続きまして、ボロン濃度等の原子炉容器側のお話でございますが、腐食の話ですが、その点はご指摘のとおり、原子炉容器にはステンレス鋼をコーティングしてございますので、基本的には化学的な耐性があるというものですが、当然、そこがひび割れとかして、原子炉容器の母材側にいってしまいますと、腐食を起こすという海外の事例もございまして、その点をご懸念されていることかと思います。ただ、今回のモックスにつきましても、原子炉容器のその内面のステンレス鋼への中性子照射量は、照射誘起型応力腐食割れを起こすほどの中性子量の増加にはなってございません。そのため、ご懸念の点は大丈夫かと思ってございます。
濱本部会長
よろしいでしょうか。はいどうぞ。
仲井委員
専門用語で先ほど耐力という言葉をお使いになるんですが、実際に材料の靭性評価はどうされていますか。
原子力安全・保安院 古作安全審査官
その点は、審査の中では、耐力だけではなく、延性、伸び等のデータも確認してございます。
仲井委員
そうですか。一番心配しているのは、金属材料というのは、組織が不均質ですから、例えば、結晶粒界と粒内では違う、拡散の状況が全然違うわけですね。そういう不均質性を考慮した実験をされておれば、安全なのかと思うんで、そこを確かめたかっただけです。
原子力安全・保安院 古作安全審査官
いろいろなデータをプロットして照射量のほうでみています。
濱本部会長
よろしいですか。どうですか。
三島委員
モックス燃料を使用した場合、熱中性子が少し減って、エネルギーの高い領域の中性子が増えるということを示されましたが、それと関連して、原子炉容器内の高速中性子量が増加して、照射脆化等に影響するのではと質問しようと思ったんですが、先ほどのお答えの中で答えられたので省略します。溶融点に関して、安全審査結果の記載を読みますと、「ステップ2燃料の設計において妥当性が確認されている燃料棒設計コードにウラン・プルトニウム混合酸化物燃料の物性、核的特性及び照射挙動を反映したものを使用」と記載されていますが、高燃焼度では、燃料ペレットの周辺部、外周部にいわゆるリム領域が形成され、ボイドが多いとか燃料の特性が劣化するのではないか、また、内圧の上昇に悪影響を及ぼすのではないかということが言われますが、その影響についてはどのように検討されたのか。

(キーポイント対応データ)
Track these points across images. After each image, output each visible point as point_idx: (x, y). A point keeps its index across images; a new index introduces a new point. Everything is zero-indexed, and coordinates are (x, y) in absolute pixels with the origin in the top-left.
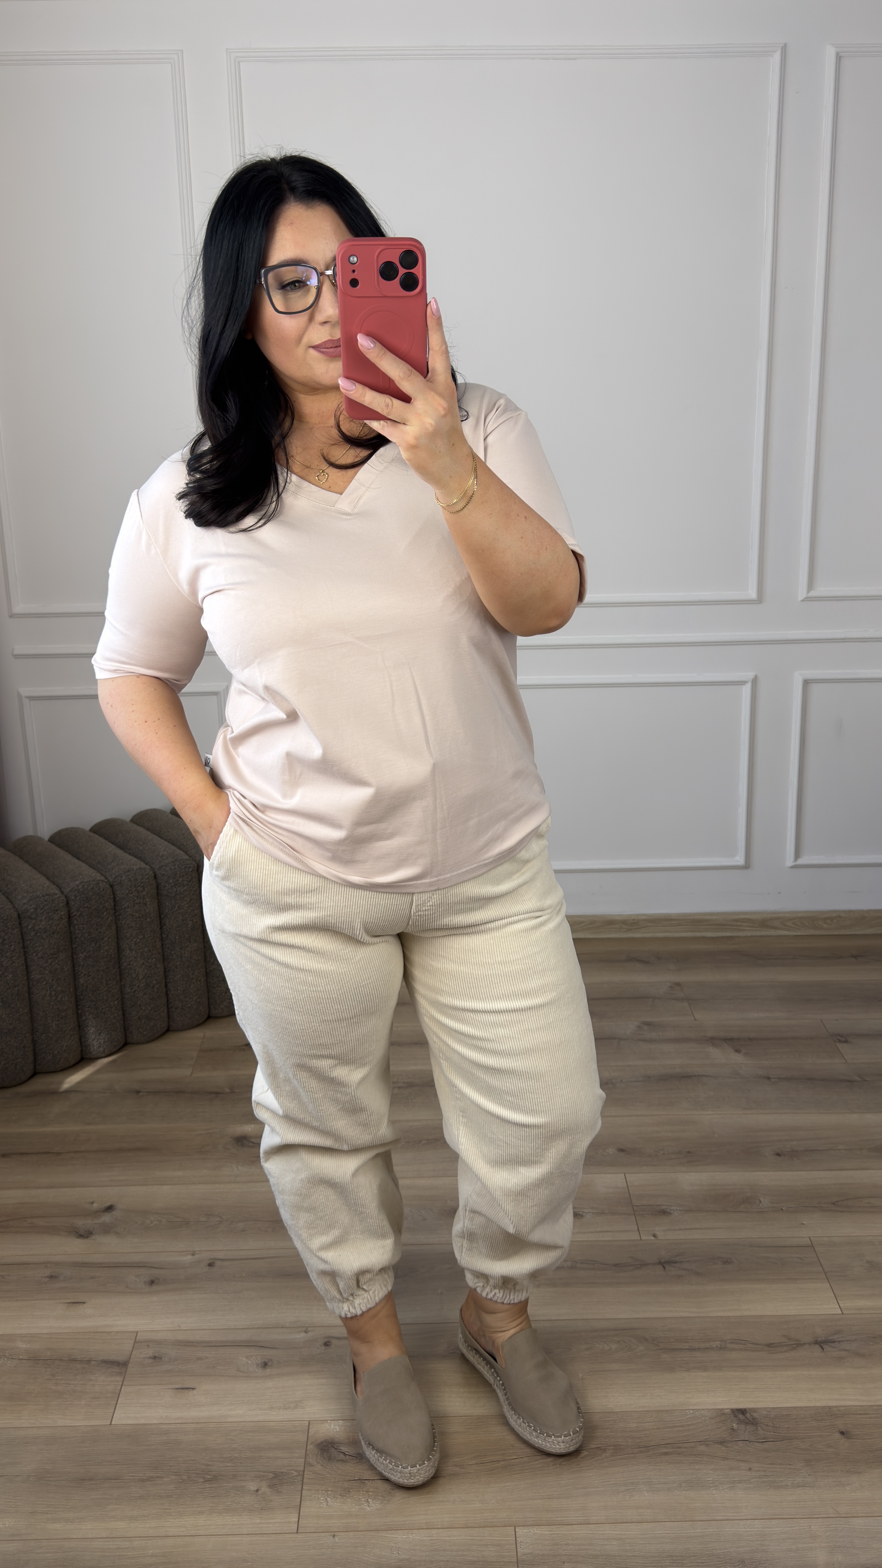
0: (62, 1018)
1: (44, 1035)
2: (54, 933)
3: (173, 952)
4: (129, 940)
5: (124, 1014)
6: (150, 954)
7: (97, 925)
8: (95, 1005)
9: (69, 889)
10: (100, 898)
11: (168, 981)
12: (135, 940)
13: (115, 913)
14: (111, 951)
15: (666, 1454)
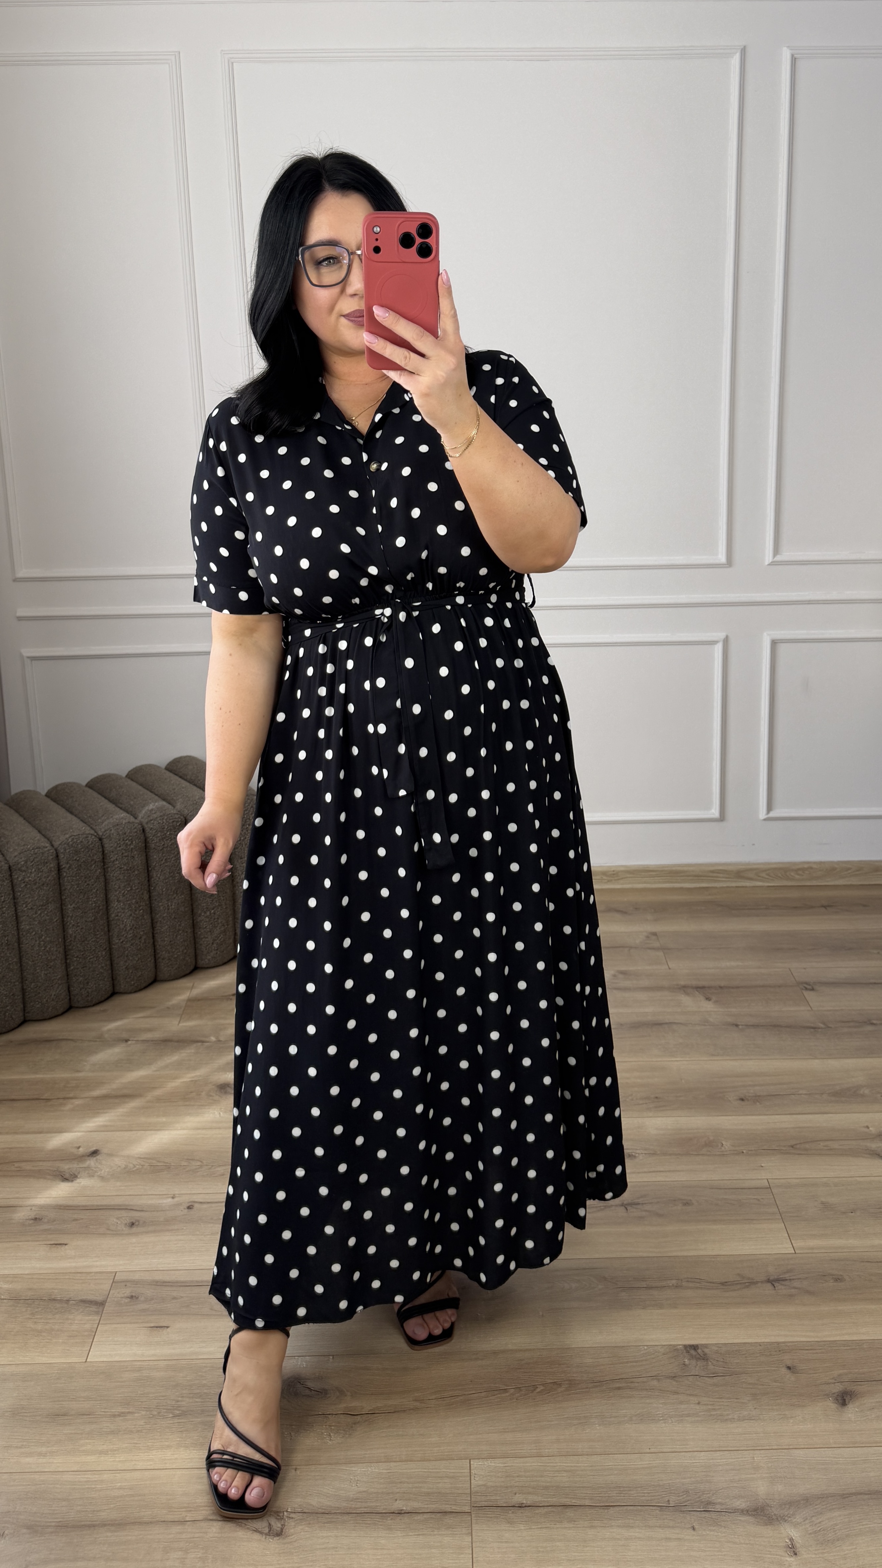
0: (50, 968)
1: (33, 984)
2: (43, 884)
3: (161, 904)
4: (118, 892)
5: (112, 964)
6: (137, 906)
7: (85, 878)
8: (83, 955)
9: (58, 843)
10: (88, 851)
11: (155, 932)
12: (123, 892)
13: (104, 865)
14: (99, 903)
15: (619, 1388)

課題一覧:
**A.** 文書の抜粋によると、原子炉容器には何がコーティングされていますか。
**B.** キーポイント対応データの行を、最初の行から「14: (99, 903)」を含む行まで、空行を除いて番号付きリストとして書き出してください。画像は解答に含めないでください。
これらの行は、文書の抜粋の内容とは関係がありません。

解答:
**A.** ステンレス鋼です。

**B.**
1. Track these points across images. After each image, output each visible point as point_idx: (x, y). A point keeps its index across images; a new index introduces a new point. Everything is zero-indexed, and coordinates are (x, y) in absolute pixels with the origin in the top-left.
2. 0: (62, 1018)
3. 1: (44, 1035)
4. 2: (54, 933)
5. 3: (173, 952)
6. 4: (129, 940)
7. 5: (124, 1014)
8. 6: (150, 954)
9. 7: (97, 925)
10. 8: (95, 1005)
11. 9: (69, 889)
12. 10: (100, 898)
13. 11: (168, 981)
14. 12: (135, 940)
15. 13: (115, 913)
16. 14: (111, 951)
17. 15: (666, 1454)
18. 0: (50, 968)
19. 1: (33, 984)
20. 2: (43, 884)
21. 3: (161, 904)
22. 4: (118, 892)
23. 5: (112, 964)
24. 6: (137, 906)
25. 7: (85, 878)
26. 8: (83, 955)
27. 9: (58, 843)
28. 10: (88, 851)
29. 11: (155, 932)
30. 12: (123, 892)
31. 13: (104, 865)
32. 14: (99, 903)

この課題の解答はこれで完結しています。